* _TEXTE SOURCE_
---
Autre flash, Mais qui se passe chronoliquement plus tôt, Les 4 mecs, surtout B, le seul en état de réfléchir, décident qu'il faut descendre par le parking en sous sol. Et là j'ai compris l'état de mon jeans, n'arrivant pas à tenir sur mes pattes, ma
descente fut chaotique, certains m'ont retenue d'autres m'ont laissée dévaler. J'ai fait 4étages comme ça. Souvenir du bas des escaliers, A me roule une pelle je tourne la tête pour vomir par-dessus bord.
C ouvre ses volets, j'attends un peu et viens frapper. Elle est étonnée de me voir, que j'ose encore me montrer après ce qu'il s'est passé. Mais quoi putain? Qu'est ce que J'AI fait de si grave??
« Tu t'es tapé les 4 en même temps »
---
* _MATÉRIEL FOURNI_
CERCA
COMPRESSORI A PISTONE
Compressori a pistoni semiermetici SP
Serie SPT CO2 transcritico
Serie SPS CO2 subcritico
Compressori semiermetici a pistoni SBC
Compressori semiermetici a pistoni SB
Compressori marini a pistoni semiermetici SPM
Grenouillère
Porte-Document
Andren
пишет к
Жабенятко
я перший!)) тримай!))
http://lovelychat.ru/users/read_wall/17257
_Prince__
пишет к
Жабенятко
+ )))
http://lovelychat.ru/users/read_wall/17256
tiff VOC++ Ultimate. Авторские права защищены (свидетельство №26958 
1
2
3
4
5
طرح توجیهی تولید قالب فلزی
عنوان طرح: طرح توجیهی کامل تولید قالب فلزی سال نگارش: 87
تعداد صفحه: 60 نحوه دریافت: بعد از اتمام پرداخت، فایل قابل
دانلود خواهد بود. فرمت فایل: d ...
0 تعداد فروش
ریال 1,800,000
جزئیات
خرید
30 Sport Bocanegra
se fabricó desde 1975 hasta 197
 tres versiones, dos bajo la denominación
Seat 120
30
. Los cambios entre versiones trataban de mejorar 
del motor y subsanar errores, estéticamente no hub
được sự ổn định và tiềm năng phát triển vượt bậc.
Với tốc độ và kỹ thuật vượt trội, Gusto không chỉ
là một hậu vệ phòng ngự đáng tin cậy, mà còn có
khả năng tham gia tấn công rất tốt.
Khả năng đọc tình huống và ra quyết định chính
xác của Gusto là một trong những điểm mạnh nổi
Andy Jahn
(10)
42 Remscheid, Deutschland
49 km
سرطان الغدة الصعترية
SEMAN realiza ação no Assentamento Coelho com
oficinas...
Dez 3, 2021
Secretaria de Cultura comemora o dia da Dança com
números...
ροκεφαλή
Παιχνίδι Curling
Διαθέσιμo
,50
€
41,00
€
---
* _LISTE DES TÂCHES_
a) Reproduisez à l'identique le passage du texte source qui va de « Autre flash, Mais » à « de si grave?? ».
b) Pour chacune des affirmations suivantes, indiquez par oui ou par non si elle concorde avec le texte source, et citez mot pour mot les mots qui tranchent : (i) B était le seul en état de réfléchir ; (ii) C ouvre sa porte ; (iii) C n'est pas surprise de voir la personne qui raconte.

* _RÉPONSES PAR TÂCHE_
a)
Autre flash, Mais qui se passe chronoliquement plus tôt, Les 4 mecs, surtout B, le seul en état de réfléchir, décident qu'il faut descendre par le parking en sous sol. Et là j'ai compris l'état de mon jeans, n'arrivant pas à tenir sur mes pattes, ma
descente fut chaotique, certains m'ont retenue d'autres m'ont laissée dévaler. J'ai fait 4étages comme ça. Souvenir du bas des escaliers, A me roule une pelle je tourne la tête pour vomir par-dessus bord.
C ouvre ses volets, j'attends un peu et viens frapper. Elle est étonnée de me voir, que j'ose encore me montrer après ce qu'il s'est passé. Mais quoi putain? Qu'est ce que J'AI fait de si grave??

b)
(i) Oui : « surtout B, le seul en état de réfléchir »
(ii) Non : « C ouvre ses volets »
(iii) Non : « Elle est étonnée de me voir »